Data:
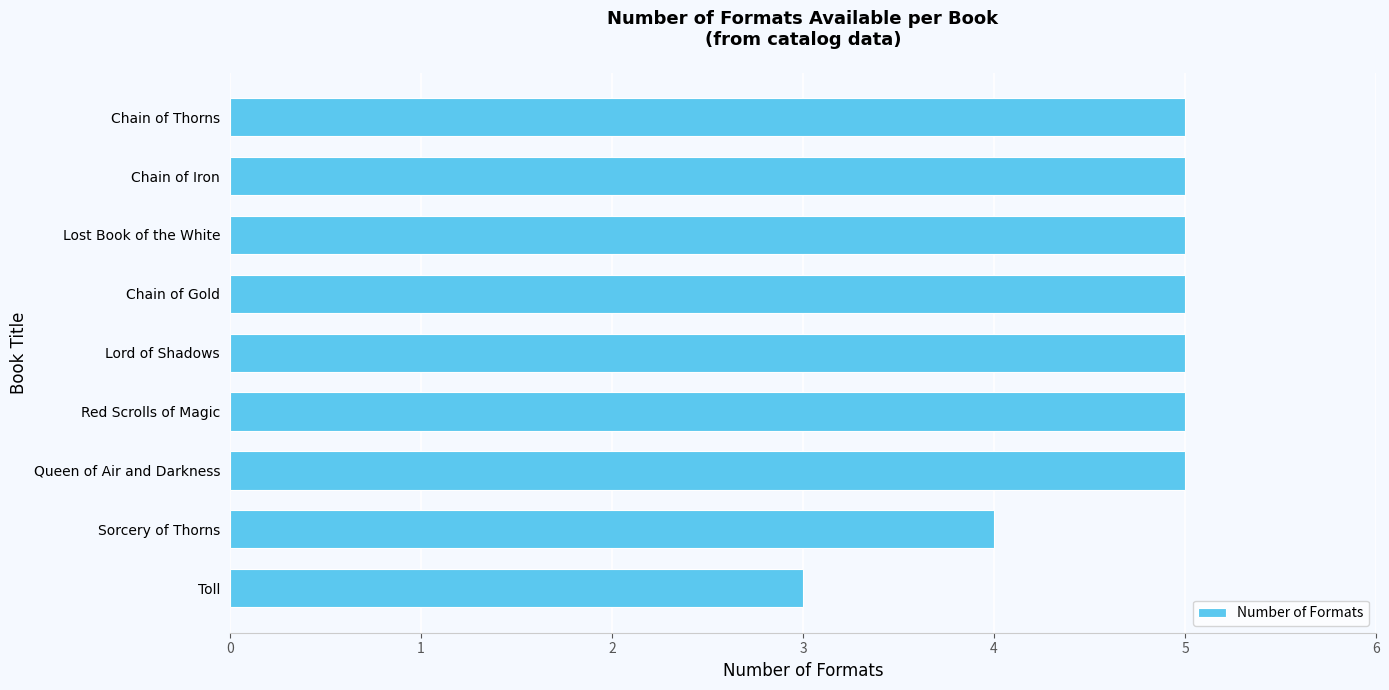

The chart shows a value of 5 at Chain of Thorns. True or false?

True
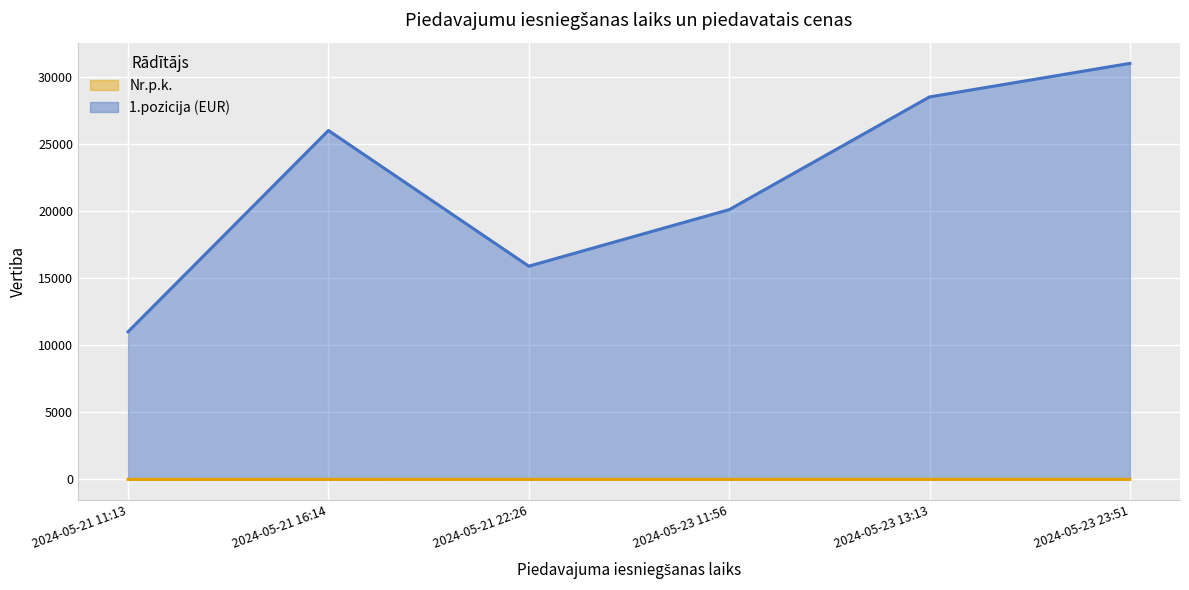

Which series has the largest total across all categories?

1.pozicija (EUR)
...
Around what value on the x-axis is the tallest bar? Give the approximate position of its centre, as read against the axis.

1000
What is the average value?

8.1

The task:
Please print, without changes, the rows between the line containing "The chart shows" and the line containing "1.pozicija (EUR)", including both of those lines, and leave out the pictures.

Answer below:
The chart shows a value of 5 at Chain of Thorns. True or false?

True

Which series has the largest total across all categories?

1.pozicija (EUR)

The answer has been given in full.